TASK STATEMENT
Transcribe the text of every one of the records below character for character, and leave the pictures out of your answer.
(PROVIDED INFORMATION)
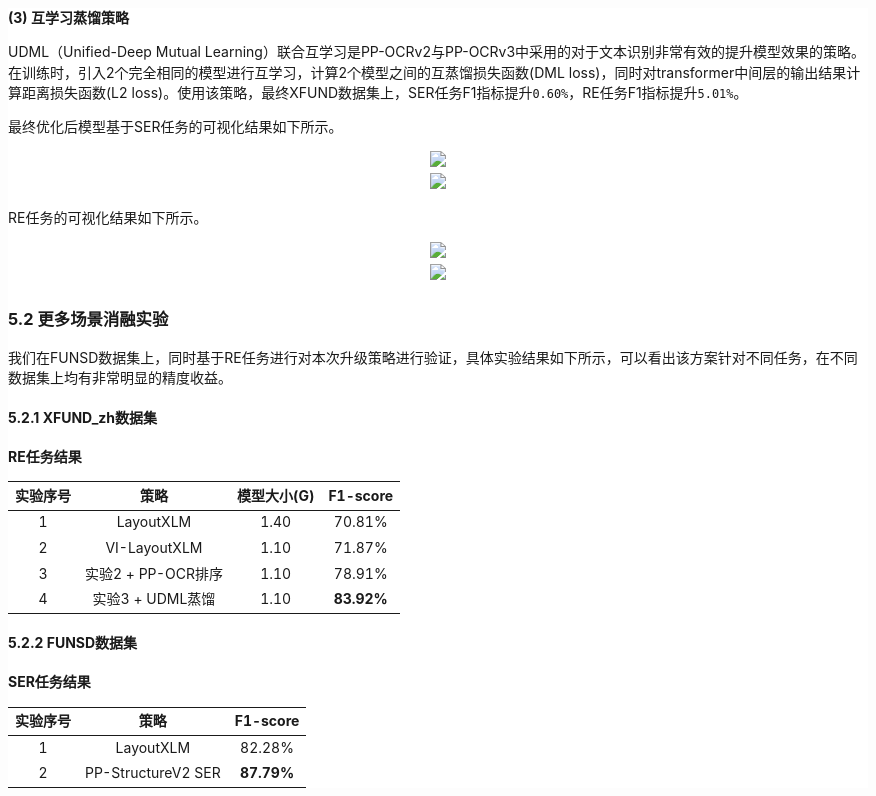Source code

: **(3) 互学习蒸馏策略**

UDML（Unified-Deep Mutual Learning）联合互学习是PP-OCRv2与PP-OCRv3中采用的对于文本识别非常有效的提升模型效果的策略。在训练时，引入2个完全相同的模型进行互学习，计算2个模型之间的互蒸馏损失函数(DML loss)，同时对transformer中间层的输出结果计算距离损失函数(L2 loss)。使用该策略，最终XFUND数据集上，SER任务F1指标提升`0.60%`，RE任务F1指标提升`5.01%`。

最终优化后模型基于SER任务的可视化结果如下所示。

<div align="center">
    <img src="https://user-images.githubusercontent.com/14270174/185942213-0909135b-3bcd-4d79-9e69-847dfb1c3b82.png" width="800">
</div>

<div align="center">
    <img src="https://user-images.githubusercontent.com/14270174/185942237-72923b42-8590-42eb-b687-fa819b1c3afd.png" width="800">
</div>


RE任务的可视化结果如下所示。


<div align="center">
    <img src="https://user-images.githubusercontent.com/14270174/185942400-8920dc3c-de7f-46d0-b0bc-baca9536e0e1.png" width="800">
</div>

<div align="center">
    <img src="https://user-images.githubusercontent.com/14270174/185942416-ca4fd8b0-9227-4c65-b969-0afbda525b85.png" width="800">
</div>

### 5.2 更多场景消融实验

我们在FUNSD数据集上，同时基于RE任务进行对本次升级策略进行验证，具体实验结果如下所示，可以看出该方案针对不同任务，在不同数据集上均有非常明显的精度收益。

#### 5.2.1 XFUND_zh数据集

**RE任务结果**

| 实验序号 | 策略                          | 模型大小(G) | F1-score |
|:------:|:------------:|:---------:|:----------:|
| 1    | LayoutXLM          | 1.40     | 70.81%   |
| 2    | VI-LayoutXLM | 1.10     | 71.87%   |
| 3    | 实验2 + PP-OCR排序              | 1.10     | 78.91%   |
| 4    | 实验3 + UDML蒸馏                | 1.10     | **83.92%**   |


#### 5.2.2 FUNSD数据集

**SER任务结果**

| 实验序号 | 策略                  | F1-score |
|:------:|:------:|:------:|
| 1    | LayoutXLM  | 82.28%   |
| 2    | PP-StructureV2 SER       | **87.79%**   |
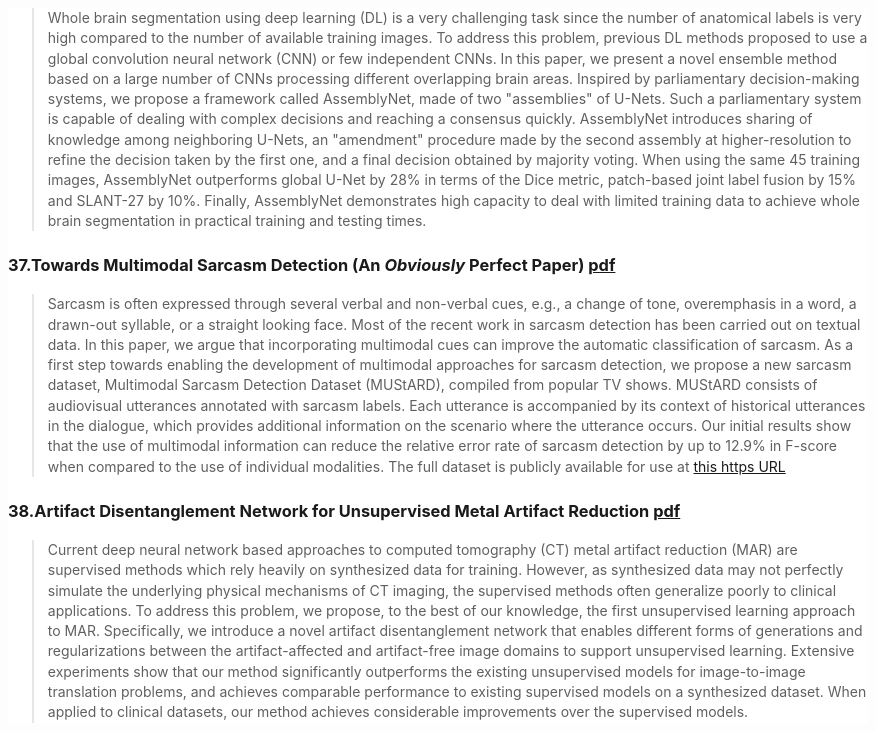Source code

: >  Whole brain segmentation using deep learning (DL) is a very challenging task since the number of anatomical labels is very high compared to the number of available training images. To address this problem, previous DL methods proposed to use a global convolution neural network (CNN) or few independent CNNs. In this paper, we present a novel ensemble method based on a large number of CNNs processing different overlapping brain areas. Inspired by parliamentary decision-making systems, we propose a framework called AssemblyNet, made of two "assemblies" of U-Nets. Such a parliamentary system is capable of dealing with complex decisions and reaching a consensus quickly. AssemblyNet introduces sharing of knowledge among neighboring U-Nets, an "amendment" procedure made by the second assembly at higher-resolution to refine the decision taken by the first one, and a final decision obtained by majority voting. When using the same 45 training images, AssemblyNet outperforms global U-Net by 28% in terms of the Dice metric, patch-based joint label fusion by 15% and SLANT-27 by 10%. Finally, AssemblyNet demonstrates high capacity to deal with limited training data to achieve whole brain segmentation in practical training and testing times. 
### 37.Towards Multimodal Sarcasm Detection (An _Obviously_ Perfect Paper)  [ pdf ](https://arxiv.org/pdf/1906.01815.pdf)
>  Sarcasm is often expressed through several verbal and non-verbal cues, e.g., a change of tone, overemphasis in a word, a drawn-out syllable, or a straight looking face. Most of the recent work in sarcasm detection has been carried out on textual data. In this paper, we argue that incorporating multimodal cues can improve the automatic classification of sarcasm. As a first step towards enabling the development of multimodal approaches for sarcasm detection, we propose a new sarcasm dataset, Multimodal Sarcasm Detection Dataset (MUStARD), compiled from popular TV shows. MUStARD consists of audiovisual utterances annotated with sarcasm labels. Each utterance is accompanied by its context of historical utterances in the dialogue, which provides additional information on the scenario where the utterance occurs. Our initial results show that the use of multimodal information can reduce the relative error rate of sarcasm detection by up to 12.9% in F-score when compared to the use of individual modalities. The full dataset is publicly available for use at <a class="link-external link-https" href="https://github.com/soujanyaporia/MUStARD" rel="external noopener nofollow">this https URL</a> 
### 38.Artifact Disentanglement Network for Unsupervised Metal Artifact Reduction  [ pdf ](https://arxiv.org/pdf/1906.01806.pdf)
>  Current deep neural network based approaches to computed tomography (CT) metal artifact reduction (MAR) are supervised methods which rely heavily on synthesized data for training. However, as synthesized data may not perfectly simulate the underlying physical mechanisms of CT imaging, the supervised methods often generalize poorly to clinical applications. To address this problem, we propose, to the best of our knowledge, the first unsupervised learning approach to MAR. Specifically, we introduce a novel artifact disentanglement network that enables different forms of generations and regularizations between the artifact-affected and artifact-free image domains to support unsupervised learning. Extensive experiments show that our method significantly outperforms the existing unsupervised models for image-to-image translation problems, and achieves comparable performance to existing supervised models on a synthesized dataset. When applied to clinical datasets, our method achieves considerable improvements over the supervised models.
(End PROVIDED INFORMATION)
RESULT OF THE EXERCISE
Source code

: **(3) 互学习蒸馏策略**

UDML（Unified-Deep Mutual Learning）联合互学习是PP-OCRv2与PP-OCRv3中采用的对于文本识别非常有效的提升模型效果的策略。在训练时，引入2个完全相同的模型进行互学习，计算2个模型之间的互蒸馏损失函数(DML loss)，同时对transformer中间层的输出结果计算距离损失函数(L2 loss)。使用该策略，最终XFUND数据集上，SER任务F1指标提升`0.60%`，RE任务F1指标提升`5.01%`。

最终优化后模型基于SER任务的可视化结果如下所示。

<div align="center">
    <img src="https://user-images.githubusercontent.com/14270174/185942213-0909135b-3bcd-4d79-9e69-847dfb1c3b82.png" width="800">
</div>

<div align="center">
    <img src="https://user-images.githubusercontent.com/14270174/185942237-72923b42-8590-42eb-b687-fa819b1c3afd.png" width="800">
</div>


RE任务的可视化结果如下所示。


<div align="center">
    <img src="https://user-images.githubusercontent.com/14270174/185942400-8920dc3c-de7f-46d0-b0bc-baca9536e0e1.png" width="800">
</div>

<div align="center">
    <img src="https://user-images.githubusercontent.com/14270174/185942416-ca4fd8b0-9227-4c65-b969-0afbda525b85.png" width="800">
</div>

### 5.2 更多场景消融实验

我们在FUNSD数据集上，同时基于RE任务进行对本次升级策略进行验证，具体实验结果如下所示，可以看出该方案针对不同任务，在不同数据集上均有非常明显的精度收益。

#### 5.2.1 XFUND_zh数据集

**RE任务结果**

| 实验序号 | 策略                          | 模型大小(G) | F1-score |
|:------:|:------------:|:---------:|:----------:|
| 1    | LayoutXLM          | 1.40     | 70.81%   |
| 2    | VI-LayoutXLM | 1.10     | 71.87%   |
| 3    | 实验2 + PP-OCR排序              | 1.10     | 78.91%   |
| 4    | 实验3 + UDML蒸馏                | 1.10     | **83.92%**   |


#### 5.2.2 FUNSD数据集

**SER任务结果**

| 实验序号 | 策略                  | F1-score |
|:------:|:------:|:------:|
| 1    | LayoutXLM  | 82.28%   |
| 2    | PP-StructureV2 SER       | **87.79%**   |
Source code

: >  Whole brain segmentation using deep learning (DL) is a very challenging task since the number of anatomical labels is very high compared to the number of available training images. To address this problem, previous DL methods proposed to use a global convolution neural network (CNN) or few independent CNNs. In this paper, we present a novel ensemble method based on a large number of CNNs processing different overlapping brain areas. Inspired by parliamentary decision-making systems, we propose a framework called AssemblyNet, made of two "assemblies" of U-Nets. Such a parliamentary system is capable of dealing with complex decisions and reaching a consensus quickly. AssemblyNet introduces sharing of knowledge among neighboring U-Nets, an "amendment" procedure made by the second assembly at higher-resolution to refine the decision taken by the first one, and a final decision obtained by majority voting. When using the same 45 training images, AssemblyNet outperforms global U-Net by 28% in terms of the Dice metric, patch-based joint label fusion by 15% and SLANT-27 by 10%. Finally, AssemblyNet demonstrates high capacity to deal with limited training data to achieve whole brain segmentation in practical training and testing times. 
### 37.Towards Multimodal Sarcasm Detection (An _Obviously_ Perfect Paper)  [ pdf ](https://arxiv.org/pdf/1906.01815.pdf)
>  Sarcasm is often expressed through several verbal and non-verbal cues, e.g., a change of tone, overemphasis in a word, a drawn-out syllable, or a straight looking face. Most of the recent work in sarcasm detection has been carried out on textual data. In this paper, we argue that incorporating multimodal cues can improve the automatic classification of sarcasm. As a first step towards enabling the development of multimodal approaches for sarcasm detection, we propose a new sarcasm dataset, Multimodal Sarcasm Detection Dataset (MUStARD), compiled from popular TV shows. MUStARD consists of audiovisual utterances annotated with sarcasm labels. Each utterance is accompanied by its context of historical utterances in the dialogue, which provides additional information on the scenario where the utterance occurs. Our initial results show that the use of multimodal information can reduce the relative error rate of sarcasm detection by up to 12.9% in F-score when compared to the use of individual modalities. The full dataset is publicly available for use at <a class="link-external link-https" href="https://github.com/soujanyaporia/MUStARD" rel="external noopener nofollow">this https URL</a> 
### 38.Artifact Disentanglement Network for Unsupervised Metal Artifact Reduction  [ pdf ](https://arxiv.org/pdf/1906.01806.pdf)
>  Current deep neural network based approaches to computed tomography (CT) metal artifact reduction (MAR) are supervised methods which rely heavily on synthesized data for training. However, as synthesized data may not perfectly simulate the underlying physical mechanisms of CT imaging, the supervised methods often generalize poorly to clinical applications. To address this problem, we propose, to the best of our knowledge, the first unsupervised learning approach to MAR. Specifically, we introduce a novel artifact disentanglement network that enables different forms of generations and regularizations between the artifact-affected and artifact-free image domains to support unsupervised learning. Extensive experiments show that our method significantly outperforms the existing unsupervised models for image-to-image translation problems, and achieves comparable performance to existing supervised models on a synthesized dataset. When applied to clinical datasets, our method achieves considerable improvements over the supervised models.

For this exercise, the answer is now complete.